## Supplied material

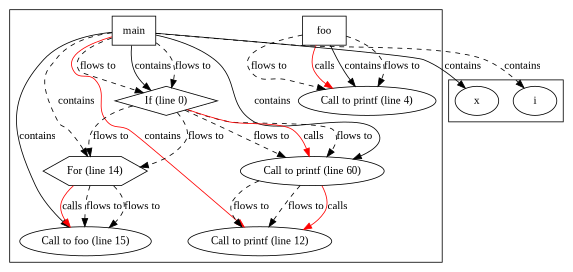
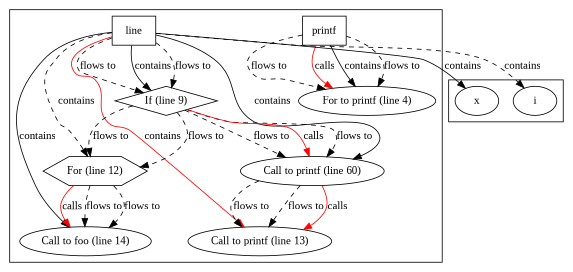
  digraph {
    fontname="Liberation Serif"
    node [fontname="Liberation Serif" shape=oval]
    edge [fontname="Liberation Serif" style=dashed]
-   n1 [label=foo shape=box]
-   n2 [label="Call to printf (line 4)"]
-   n3 [label=main shape=box]
-   n4 [label="If (line 0)" shape=diamond]
+   n1 [label=printf shape=box]
+   n2 [label="For to printf (line 4)"]
+   n3 [label=line shape=box]
+   n4 [label="If (line 9)" shape=diamond]
    n5 [label="Call to printf (line 60)"]
-   n6 [label="For (line 14)" shape=hexagon]
-   n7 [label="Call to printf (line 12)"]
-   n8 [label="Call to foo (line 15)"]
+   n6 [label="For (line 12)" shape=hexagon]
+   n7 [label="Call to printf (line 13)"]
+   n8 [label="Call to foo (line 14)"]
    n9 [label=x shape=ellipse]
    n10 [label=i shape=ellipse]
    subgraph cluster_1 {
      n1
      n2
      n3
      n4
      n5
      n6
      n7
      n8
    }
    subgraph cluster_2 {
      n9
      n10
    }
    n1 -> n2 [label=contains style=""]
    n1 -> n2 [label="flows to"]
    n1 -> n2 [label="flows to"]
    n1 -> n2 [color=red label=calls style=""]
    n3 -> n4 [label="flows to"]
    n3 -> n4 [label=contains style=""]
    n3 -> n4 [label="flows to"]
    n3 -> n5 [label=contains style=""]
    n3 -> n6 [label=contains]
    n3 -> n7 [color=red label=contains style=""]
    n3 -> n8 [label=contains style=""]
    n3 -> n9 [label=contains style=""]
    n3 -> n10 [label=contains]
    n4 -> n5 [label="flows to"]
    n4 -> n5 [label="flows to"]
    n4 -> n5 [color=red label=calls style=""]
    n4 -> n6 [label="flows to"]
    n4 -> n6 [label="flows to"]
    n5 -> n7 [label="flows to"]
    n5 -> n7 [label="flows to"]
    n5 -> n7 [color=red label=calls style=""]
    n6 -> n8 [label="flows to"]
    n6 -> n8 [label="flows to"]
    n6 -> n8 [color=red label=calls style=""]
  }
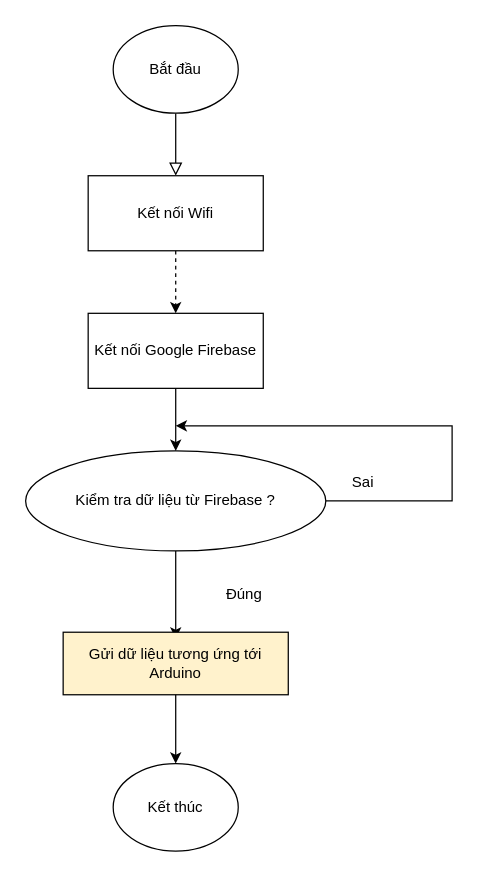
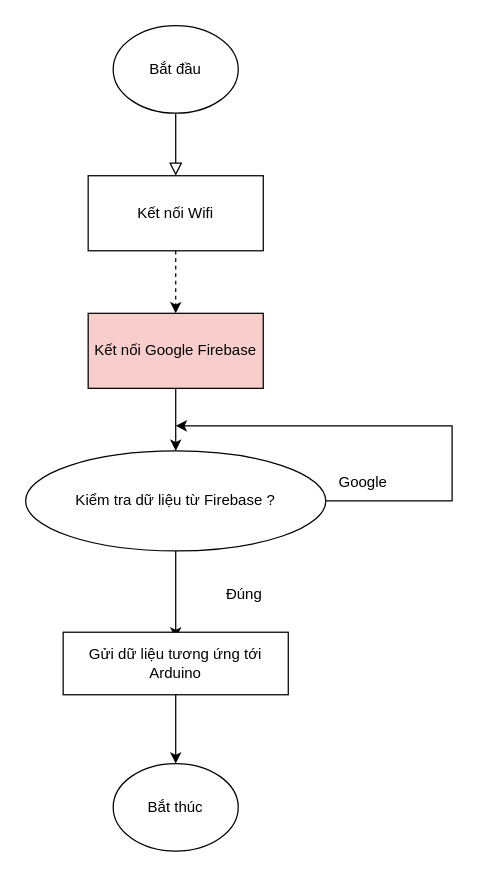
  <mxCell id="0" />
  <mxCell id="1" parent="0" />
  <mxCell id="2" value="" style="rounded=0;html=1;jettySize=auto;orthogonalLoop=1;fontSize=11;endArrow=block;endFill=0;endSize=8;strokeWidth=1;shadow=0;labelBackgroundColor=none;edgeStyle=orthogonalEdgeStyle;" edge="1" parent="1"><mxGeometry relative="1" as="geometry"><mxPoint x="140" y="90" as="sourcePoint" /><mxPoint x="140" y="140" as="targetPoint" /></mxGeometry></mxCell>
  <mxCell id="3" value="Bắt đầu" style="ellipse;whiteSpace=wrap;html=1;" vertex="1" parent="1"><mxGeometry x="90" y="20" width="100" height="70" as="geometry" /></mxCell>
  <mxCell id="4" value="" style="edgeStyle=orthogonalEdgeStyle;rounded=0;orthogonalLoop=1;jettySize=auto;html=1;" edge="1" parent="1" source="5"><mxGeometry relative="1" as="geometry"><mxPoint x="140" y="340" as="targetPoint" /><Array as="points"><mxPoint x="361" y="400" /></Array></mxGeometry></mxCell>
  <mxCell id="5" value="Kiểm tra dữ liệu từ Firebase ?" style="ellipse;whiteSpace=wrap;html=1;" vertex="1" parent="1"><mxGeometry x="20" y="360" width="240" height="80" as="geometry" /></mxCell>
  <mxCell id="6" value="" style="endArrow=classic;html=1;rounded=0;exitX=0.5;exitY=1;exitDx=0;exitDy=0;" edge="1" parent="1" source="5"><mxGeometry width="50" height="50" relative="1" as="geometry"><mxPoint x="270" y="620" as="sourcePoint" /><mxPoint x="140" y="510" as="targetPoint" /></mxGeometry></mxCell>
  <mxCell id="7" value="Đúng" style="text;html=1;align=center;verticalAlign=middle;whiteSpace=wrap;rounded=0;" vertex="1" parent="1"><mxGeometry x="165" y="460" width="60" height="30" as="geometry" /></mxCell>
- <mxCell id="8" value="Sai" style="text;html=1;align=center;verticalAlign=middle;whiteSpace=wrap;rounded=0;" vertex="1" parent="1"><mxGeometry x="260" y="370" width="60" height="30" as="geometry" /></mxCell>
- <mxCell id="9" value="Gửi dữ liệu tương ứng tới Arduino" style="rounded=0;whiteSpace=wrap;html=1;fillColor=#fff2cc;" vertex="1" parent="1"><mxGeometry x="50" y="505" width="180" height="50" as="geometry" /></mxCell>
+ <mxCell id="8" value="Google" style="text;html=1;align=center;verticalAlign=middle;whiteSpace=wrap;rounded=0;" vertex="1" parent="1"><mxGeometry x="260" y="370" width="60" height="30" as="geometry" /></mxCell>
+ <mxCell id="9" value="Gửi dữ liệu tương ứng tới Arduino" style="rounded=0;whiteSpace=wrap;html=1;" vertex="1" parent="1"><mxGeometry x="50" y="505" width="180" height="50" as="geometry" /></mxCell>
  <mxCell id="10" value="" style="endArrow=classic;html=1;rounded=0;exitX=0.5;exitY=1;exitDx=0;exitDy=0;" edge="1" parent="1" source="9"><mxGeometry width="50" height="50" relative="1" as="geometry"><mxPoint x="260" y="660" as="sourcePoint" /><mxPoint x="140" y="610" as="targetPoint" /></mxGeometry></mxCell>
  <mxCell id="11" value="" style="edgeStyle=orthogonalEdgeStyle;rounded=0;orthogonalLoop=1;jettySize=auto;html=1;dashed=1;" edge="1" parent="1" source="12" target="14"><mxGeometry relative="1" as="geometry" /></mxCell>
  <mxCell id="12" value="Kết nối Wifi" style="rounded=0;whiteSpace=wrap;html=1;" vertex="1" parent="1"><mxGeometry x="70" y="140" width="140" height="60" as="geometry" /></mxCell>
  <mxCell id="13" value="" style="edgeStyle=orthogonalEdgeStyle;rounded=0;orthogonalLoop=1;jettySize=auto;html=1;" edge="1" parent="1" source="14" target="5"><mxGeometry relative="1" as="geometry" /></mxCell>
- <mxCell id="14" value="Kết nối Google Firebase" style="rounded=0;whiteSpace=wrap;html=1;" vertex="1" parent="1"><mxGeometry x="70" y="250" width="140" height="60" as="geometry" /></mxCell>
- <mxCell id="15" value="Kết thúc" style="ellipse;whiteSpace=wrap;html=1;" vertex="1" parent="1"><mxGeometry x="90" y="610" width="100" height="70" as="geometry" /></mxCell>
+ <mxCell id="14" value="Kết nối Google Firebase" style="rounded=0;whiteSpace=wrap;html=1;fillColor=#f8cecc;" vertex="1" parent="1"><mxGeometry x="70" y="250" width="140" height="60" as="geometry" /></mxCell>
+ <mxCell id="15" value="Bắt thúc" style="ellipse;whiteSpace=wrap;html=1;" vertex="1" parent="1"><mxGeometry x="90" y="610" width="100" height="70" as="geometry" /></mxCell>
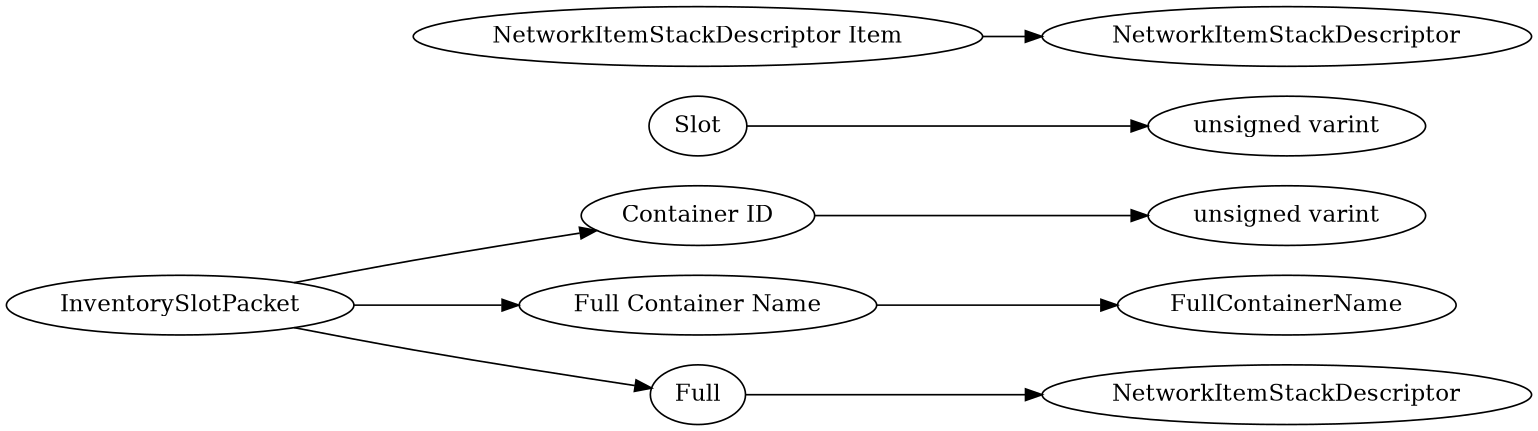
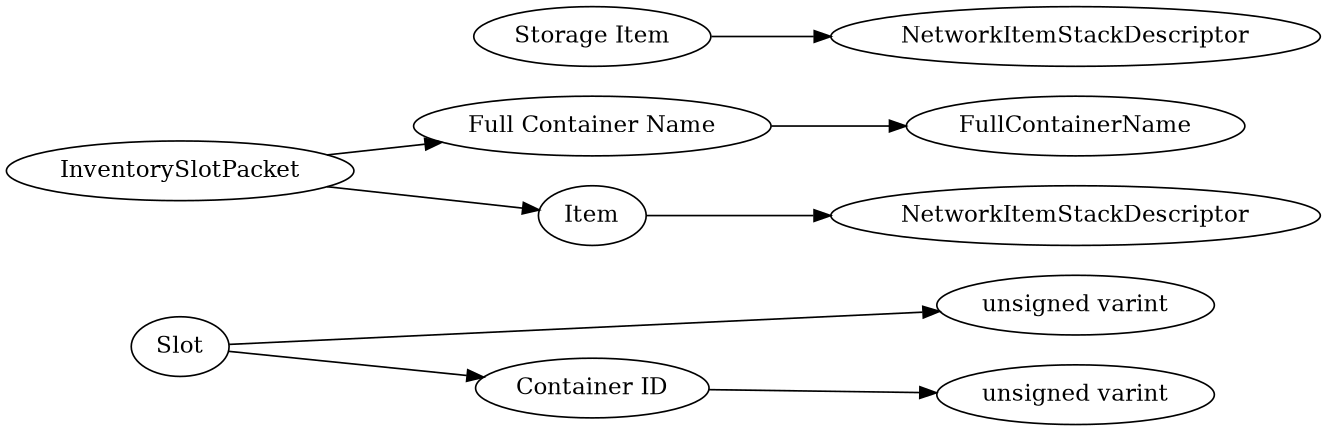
  digraph {
    rankdir=LR
    n1 [label="unsigned varint"]
    n2 [label="unsigned varint"]
    n3 [label=FullContainerName]
    n4 [label=NetworkItemStackDescriptor]
    n5 [label=NetworkItemStackDescriptor]
    n6 [label=InventorySlotPacket]
    n7 [label="Container ID"]
    n8 [label="Full Container Name"]
-   n9 [label=Full]
+   n9 [label=Item]
    n10 [label=Slot]
-   n11 [label="NetworkItemStackDescriptor Item"]
+   n11 [label="Storage Item"]
    subgraph sub_1 {
      rank=max
      n1
      n2
      n3
      n4
      n5
    }
-   n6 -> n7
+   n10 -> n7
    n6 -> n8
    n6 -> n9
    n7 -> n1
    n8 -> n3
    n9 -> n5
    n10 -> n2
    n11 -> n4
  }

## Requirements
Reproduce every line of the items above verbatim, and please leave the pictures out of your answer.

## Exercise response
  digraph {
    fontname="Liberation Serif"
    node [fontname="Liberation Serif" shape=oval]
    edge [fontname="Liberation Serif" style=dashed]
-   n1 [label=foo shape=box]
-   n2 [label="Call to printf (line 4)"]
-   n3 [label=main shape=box]
-   n4 [label="If (line 0)" shape=diamond]
+   n1 [label=printf shape=box]
+   n2 [label="For to printf (line 4)"]
+   n3 [label=line shape=box]
+   n4 [label="If (line 9)" shape=diamond]
    n5 [label="Call to printf (line 60)"]
-   n6 [label="For (line 14)" shape=hexagon]
-   n7 [label="Call to printf (line 12)"]
-   n8 [label="Call to foo (line 15)"]
+   n6 [label="For (line 12)" shape=hexagon]
+   n7 [label="Call to printf (line 13)"]
+   n8 [label="Call to foo (line 14)"]
    n9 [label=x shape=ellipse]
    n10 [label=i shape=ellipse]
    subgraph cluster_1 {
      n1
      n2
      n3
      n4
      n5
      n6
      n7
      n8
    }
    subgraph cluster_2 {
      n9
      n10
    }
    n1 -> n2 [label=contains style=""]
    n1 -> n2 [label="flows to"]
    n1 -> n2 [label="flows to"]
    n1 -> n2 [color=red label=calls style=""]
    n3 -> n4 [label="flows to"]
    n3 -> n4 [label=contains style=""]
    n3 -> n4 [label="flows to"]
    n3 -> n5 [label=contains style=""]
    n3 -> n6 [label=contains]
    n3 -> n7 [color=red label=contains style=""]
    n3 -> n8 [label=contains style=""]
    n3 -> n9 [label=contains style=""]
    n3 -> n10 [label=contains]
    n4 -> n5 [label="flows to"]
    n4 -> n5 [label="flows to"]
    n4 -> n5 [color=red label=calls style=""]
    n4 -> n6 [label="flows to"]
    n4 -> n6 [label="flows to"]
    n5 -> n7 [label="flows to"]
    n5 -> n7 [label="flows to"]
    n5 -> n7 [color=red label=calls style=""]
    n6 -> n8 [label="flows to"]
    n6 -> n8 [label="flows to"]
    n6 -> n8 [color=red label=calls style=""]
  }
  <mxCell id="0" />
  <mxCell id="1" parent="0" />
  <mxCell id="2" value="" style="rounded=0;html=1;jettySize=auto;orthogonalLoop=1;fontSize=11;endArrow=block;endFill=0;endSize=8;strokeWidth=1;shadow=0;labelBackgroundColor=none;edgeStyle=orthogonalEdgeStyle;" edge="1" parent="1"><mxGeometry relative="1" as="geometry"><mxPoint x="140" y="90" as="sourcePoint" /><mxPoint x="140" y="140" as="targetPoint" /></mxGeometry></mxCell>
  <mxCell id="3" value="Bắt đầu" style="ellipse;whiteSpace=wrap;html=1;" vertex="1" parent="1"><mxGeometry x="90" y="20" width="100" height="70" as="geometry" /></mxCell>
  <mxCell id="4" value="" style="edgeStyle=orthogonalEdgeStyle;rounded=0;orthogonalLoop=1;jettySize=auto;html=1;" edge="1" parent="1" source="5"><mxGeometry relative="1" as="geometry"><mxPoint x="140" y="340" as="targetPoint" /><Array as="points"><mxPoint x="361" y="400" /></Array></mxGeometry></mxCell>
  <mxCell id="5" value="Kiểm tra dữ liệu từ Firebase ?" style="ellipse;whiteSpace=wrap;html=1;" vertex="1" parent="1"><mxGeometry x="20" y="360" width="240" height="80" as="geometry" /></mxCell>
  <mxCell id="6" value="" style="endArrow=classic;html=1;rounded=0;exitX=0.5;exitY=1;exitDx=0;exitDy=0;" edge="1" parent="1" source="5"><mxGeometry width="50" height="50" relative="1" as="geometry"><mxPoint x="270" y="620" as="sourcePoint" /><mxPoint x="140" y="510" as="targetPoint" /></mxGeometry></mxCell>
  <mxCell id="7" value="Đúng" style="text;html=1;align=center;verticalAlign=middle;whiteSpace=wrap;rounded=0;" vertex="1" parent="1"><mxGeometry x="165" y="460" width="60" height="30" as="geometry" /></mxCell>
- <mxCell id="8" value="Sai" style="text;html=1;align=center;verticalAlign=middle;whiteSpace=wrap;rounded=0;" vertex="1" parent="1"><mxGeometry x="260" y="370" width="60" height="30" as="geometry" /></mxCell>
- <mxCell id="9" value="Gửi dữ liệu tương ứng tới Arduino" style="rounded=0;whiteSpace=wrap;html=1;fillColor=#fff2cc;" vertex="1" parent="1"><mxGeometry x="50" y="505" width="180" height="50" as="geometry" /></mxCell>
+ <mxCell id="8" value="Google" style="text;html=1;align=center;verticalAlign=middle;whiteSpace=wrap;rounded=0;" vertex="1" parent="1"><mxGeometry x="260" y="370" width="60" height="30" as="geometry" /></mxCell>
+ <mxCell id="9" value="Gửi dữ liệu tương ứng tới Arduino" style="rounded=0;whiteSpace=wrap;html=1;" vertex="1" parent="1"><mxGeometry x="50" y="505" width="180" height="50" as="geometry" /></mxCell>
  <mxCell id="10" value="" style="endArrow=classic;html=1;rounded=0;exitX=0.5;exitY=1;exitDx=0;exitDy=0;" edge="1" parent="1" source="9"><mxGeometry width="50" height="50" relative="1" as="geometry"><mxPoint x="260" y="660" as="sourcePoint" /><mxPoint x="140" y="610" as="targetPoint" /></mxGeometry></mxCell>
  <mxCell id="11" value="" style="edgeStyle=orthogonalEdgeStyle;rounded=0;orthogonalLoop=1;jettySize=auto;html=1;dashed=1;" edge="1" parent="1" source="12" target="14"><mxGeometry relative="1" as="geometry" /></mxCell>
  <mxCell id="12" value="Kết nối Wifi" style="rounded=0;whiteSpace=wrap;html=1;" vertex="1" parent="1"><mxGeometry x="70" y="140" width="140" height="60" as="geometry" /></mxCell>
  <mxCell id="13" value="" style="edgeStyle=orthogonalEdgeStyle;rounded=0;orthogonalLoop=1;jettySize=auto;html=1;" edge="1" parent="1" source="14" target="5"><mxGeometry relative="1" as="geometry" /></mxCell>
- <mxCell id="14" value="Kết nối Google Firebase" style="rounded=0;whiteSpace=wrap;html=1;" vertex="1" parent="1"><mxGeometry x="70" y="250" width="140" height="60" as="geometry" /></mxCell>
- <mxCell id="15" value="Kết thúc" style="ellipse;whiteSpace=wrap;html=1;" vertex="1" parent="1"><mxGeometry x="90" y="610" width="100" height="70" as="geometry" /></mxCell>
+ <mxCell id="14" value="Kết nối Google Firebase" style="rounded=0;whiteSpace=wrap;html=1;fillColor=#f8cecc;" vertex="1" parent="1"><mxGeometry x="70" y="250" width="140" height="60" as="geometry" /></mxCell>
+ <mxCell id="15" value="Bắt thúc" style="ellipse;whiteSpace=wrap;html=1;" vertex="1" parent="1"><mxGeometry x="90" y="610" width="100" height="70" as="geometry" /></mxCell>
  digraph {
    rankdir=LR
    n1 [label="unsigned varint"]
    n2 [label="unsigned varint"]
    n3 [label=FullContainerName]
    n4 [label=NetworkItemStackDescriptor]
    n5 [label=NetworkItemStackDescriptor]
    n6 [label=InventorySlotPacket]
    n7 [label="Container ID"]
    n8 [label="Full Container Name"]
-   n9 [label=Full]
+   n9 [label=Item]
    n10 [label=Slot]
-   n11 [label="NetworkItemStackDescriptor Item"]
+   n11 [label="Storage Item"]
    subgraph sub_1 {
      rank=max
      n1
      n2
      n3
      n4
      n5
    }
-   n6 -> n7
+   n10 -> n7
    n6 -> n8
    n6 -> n9
    n7 -> n1
    n8 -> n3
    n9 -> n5
    n10 -> n2
    n11 -> n4
  }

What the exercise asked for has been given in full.